TASKS AND EXERCISES:
**1)** Answer these questions using the excerpt about music and sports:
(a) What is the title of Mezrich's book?
(b) Which quarterback does the car-wash worker example compare against?
(c) Which Pearl Jam album is called the best?
**2)** Please repeat the excerpt about music and sports word for word from "But don't think" up to and including "Good to know.".
**3)** Extend the excerpt about music and sports with the passage that comes next after its final sentence.

#### EXTRACT ####

But don't think Mezrich has merely written the exact same book again- "Busting Vegas" is about an entirely separate group of characters, and their system "has nothing to do with card-counting." Good to know.
"Certainly, music is WAY more subjective. These two subjects are not even comparable. For example, I could insist that the greatest band in the world is actually four unsigned guys from Oregon who have never made a record and are just bouncing around the Portland club scene, and that this band is like what would have happened if Lennon & McCartney had formed a quartet with Keith Richards and Charlie Watts, and that these people write the best songs since The Smiths and they play louder than Blue Cheer. I could argue that this group is cooler than The Arcade Fire or the White Stripes, because I could insist they are more "authentic" or "incendiary" or "visceral." I could create reasons that explain this hypothetical band's greatness, and a few crazy people would find my theory interesting and potentially valid. However, I could never claim that the best quarterback in the country is actually some 28-year-old dude working in a car wash in downtown Detroit, and that this person is substantially better than Peyton Manning. That would immediately seem idiotic to everyone. This is why the Rock and Roll Hall of Fame is such a failure; there are no quantifiable qualities for the inductees. There is no way to *prove* that a musician is good. And this is not an issue in sports. There's no risk that Greg Maddux won't make the Baseball Hall of Fame simply because certain sportswriters don't think he's hip enough, or because they feel his pitching style is derivative."-Chuck Klosterman, from his latest chat with fellow bestselling author Bill Simmons. Chuck is also right about "Vitalogy" being the best Pearl Jam album, even though "(a) it had an oversized, environmentally conscious jewel case, which makes it impossible to file, and (b) that it was titled "Vitalogy," which sounds like the name of a riboflavin supplement."

#### EXCERPTED DATA ####

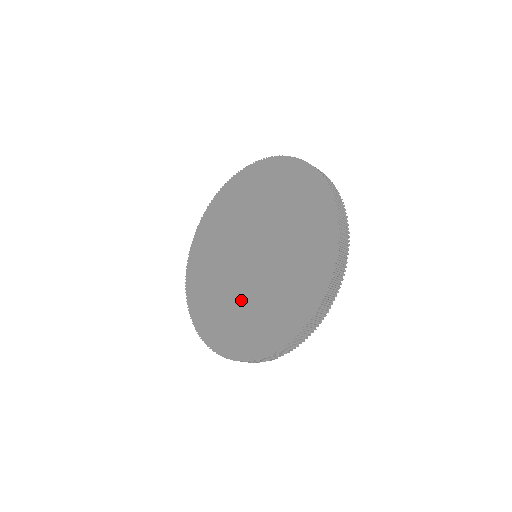
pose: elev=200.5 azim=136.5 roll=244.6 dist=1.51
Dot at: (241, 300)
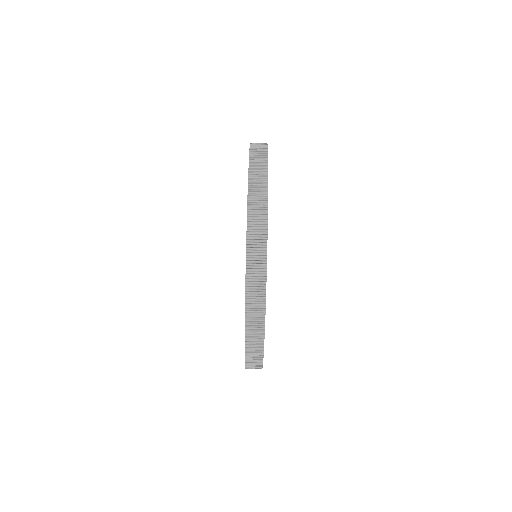
Dot at: occluded
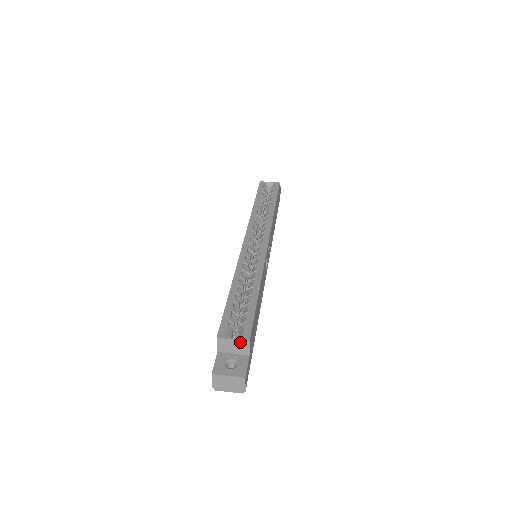
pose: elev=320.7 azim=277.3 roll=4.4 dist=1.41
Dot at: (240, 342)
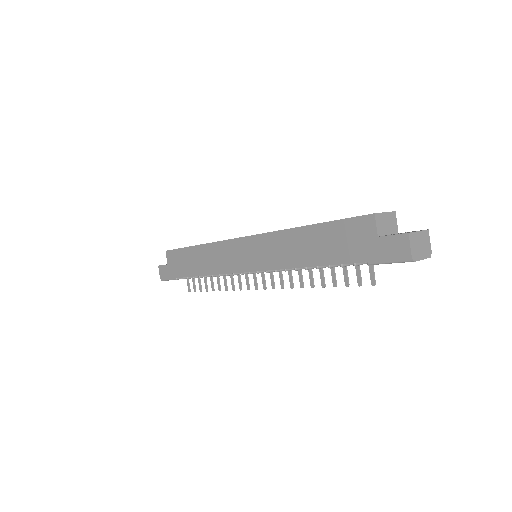
Dot at: (390, 215)
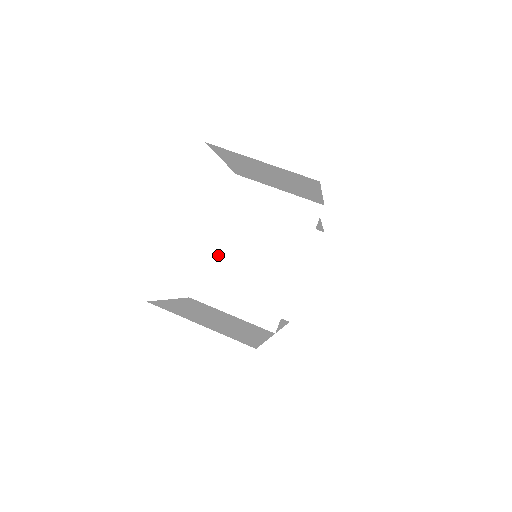
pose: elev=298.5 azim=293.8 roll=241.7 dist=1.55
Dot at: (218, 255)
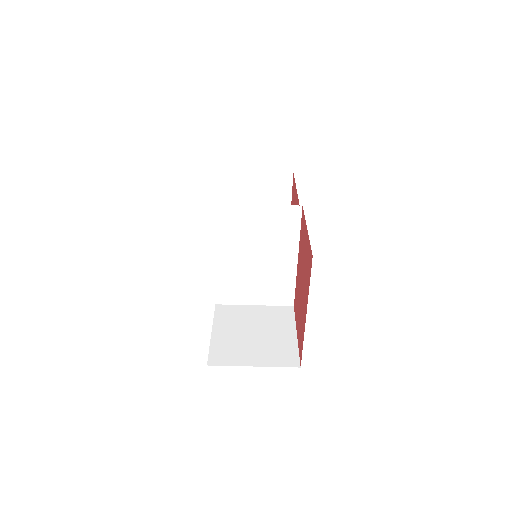
Dot at: (225, 269)
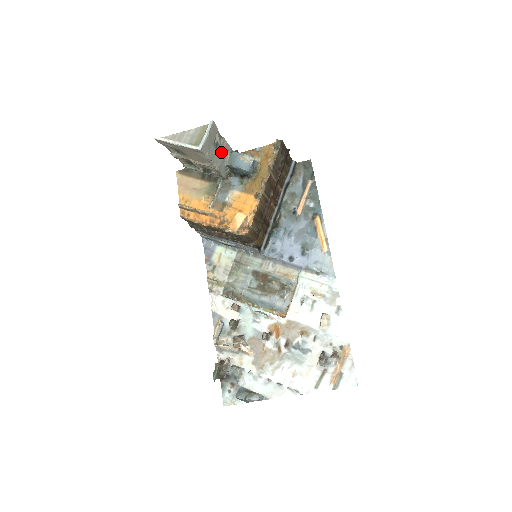
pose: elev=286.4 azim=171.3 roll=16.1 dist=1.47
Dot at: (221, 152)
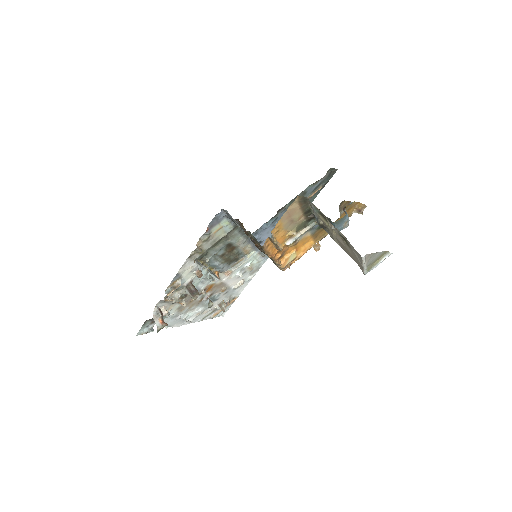
Dot at: occluded
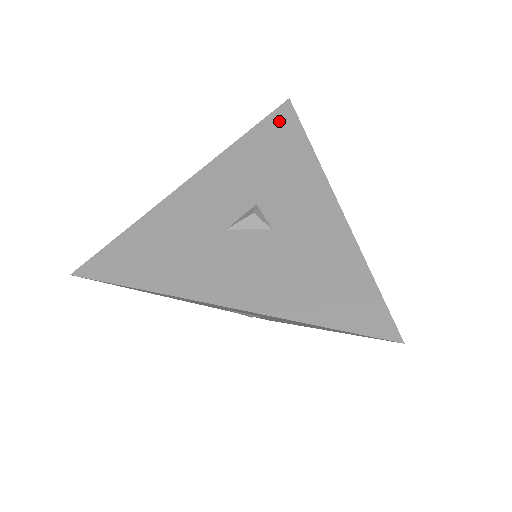
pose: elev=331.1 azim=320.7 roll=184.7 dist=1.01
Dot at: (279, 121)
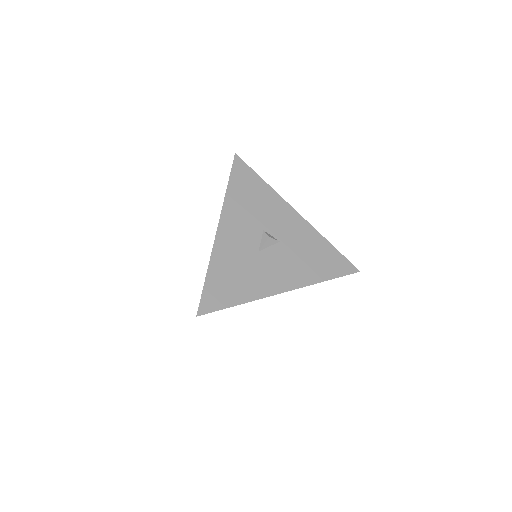
Dot at: (240, 172)
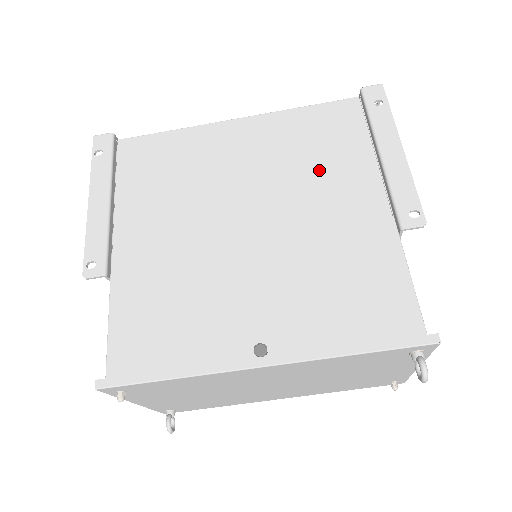
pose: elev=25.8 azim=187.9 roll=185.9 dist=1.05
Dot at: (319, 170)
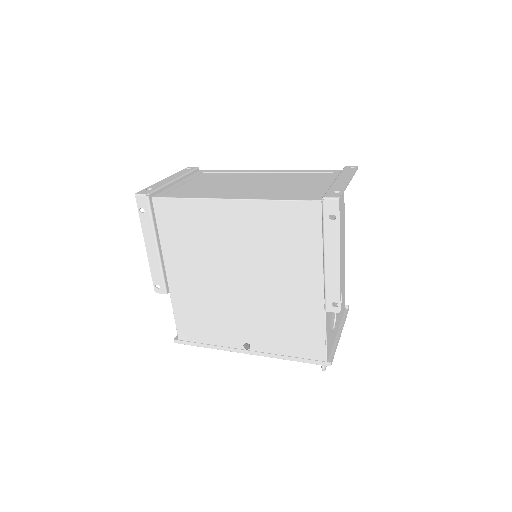
Dot at: (285, 256)
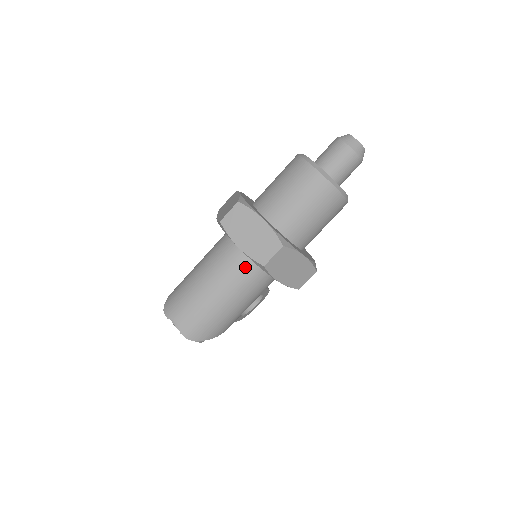
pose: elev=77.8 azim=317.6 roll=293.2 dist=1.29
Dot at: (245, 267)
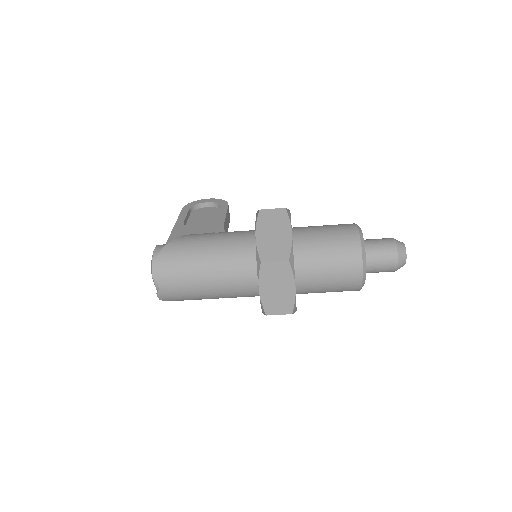
Dot at: (248, 290)
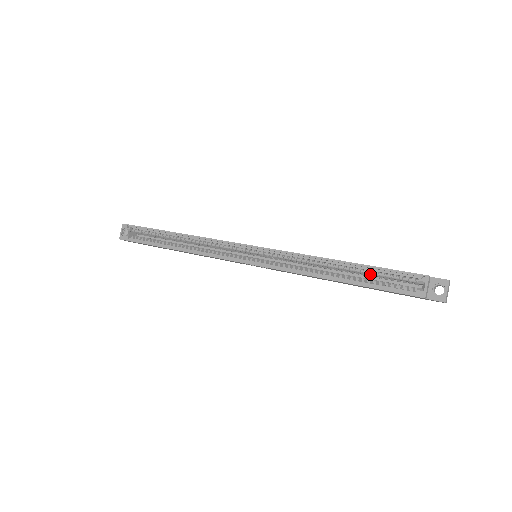
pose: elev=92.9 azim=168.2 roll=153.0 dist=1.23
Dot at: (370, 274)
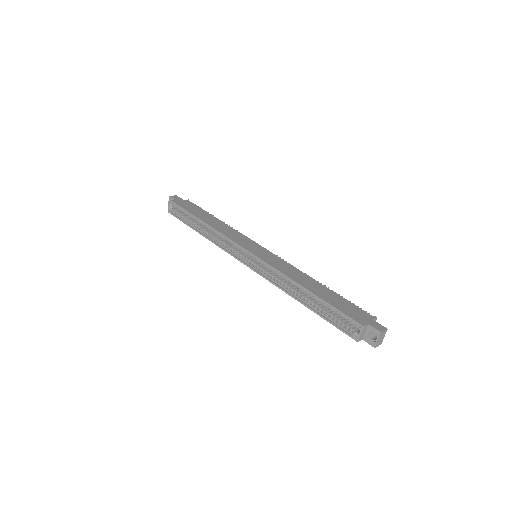
Dot at: occluded
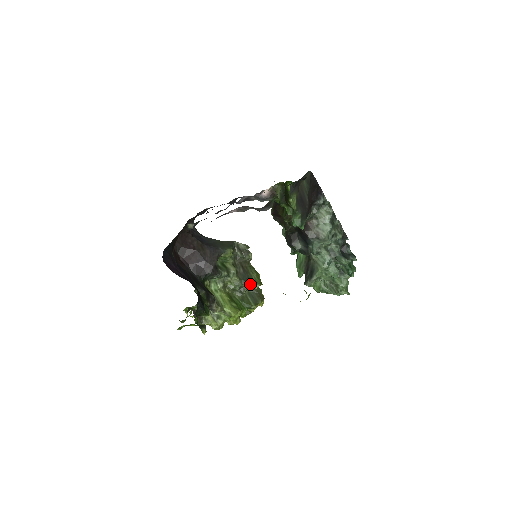
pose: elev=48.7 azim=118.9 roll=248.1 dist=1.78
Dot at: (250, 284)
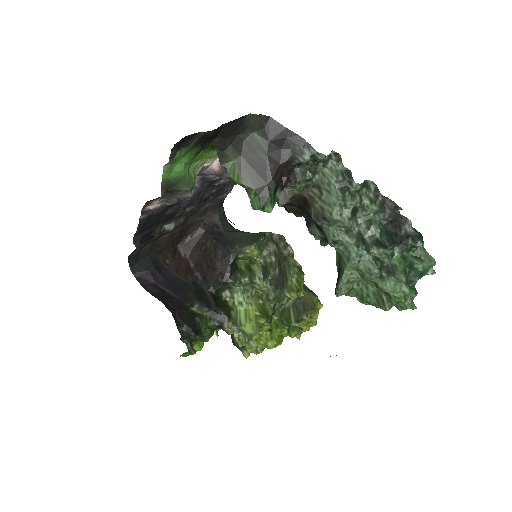
Dot at: occluded
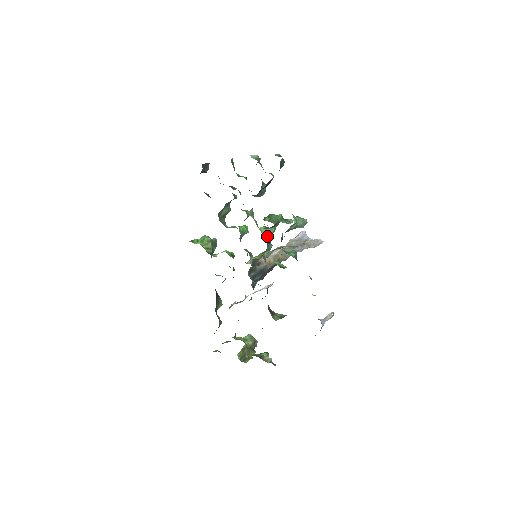
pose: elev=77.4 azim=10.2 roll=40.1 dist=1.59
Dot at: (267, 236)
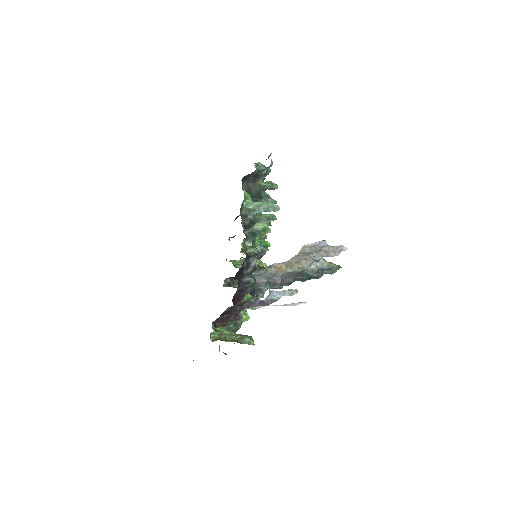
Dot at: (253, 230)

####

THE RESPONSES:
**1)**
(a) "Busting Vegas"
(b) Peyton Manning
(c) "Vitalogy"

**2)**
But don't think Mezrich has merely written the exact same book again- "Busting Vegas" is about an entirely separate group of characters, and their system "has nothing to do with card-counting." Good to know.

**3)**
Remember- last time they got together, Chuck supplied this blog's 2004 quote of the year.
The International Freedom Center, the controversial "museum" planned to be built as part of the post-World Trade Center site, will not be built, it was announced yesterday. Thanks to Jeff Jarvis and others who campaigned against this travesty. Now if only we could do something about that "crescent" memorial to Flight 93.
As anyone else been getting those fake "your account has been breached"/"please confirm your password" e-mails from "Paypal" and "Ebay," oh, every day? Stupid phishers, you're not fooling anyone.
With a two-and-a-half game lead, the Houston Astros appear likely to overtake the Phillies and win the NL Wild Card. And- surprise!- the Phillies fan base isn't seeing any silver lining in the excitement of the race, Jimmy Rollins' active 33-game hitting streak, last night's 16-6 victory over the Mets, or the presence of three 100-RBI men in the Phils' lineup for the first time since 1932. In fact, judging by talk radio, the fans continue to treat their team like a 20-games-below-.500 squad, and are demanding to turn Citizens' Bank Park into a "ghost town" next year, if Ed Wade and/or Charlie Manuel and/or significant numbers of players aren't sent out the door.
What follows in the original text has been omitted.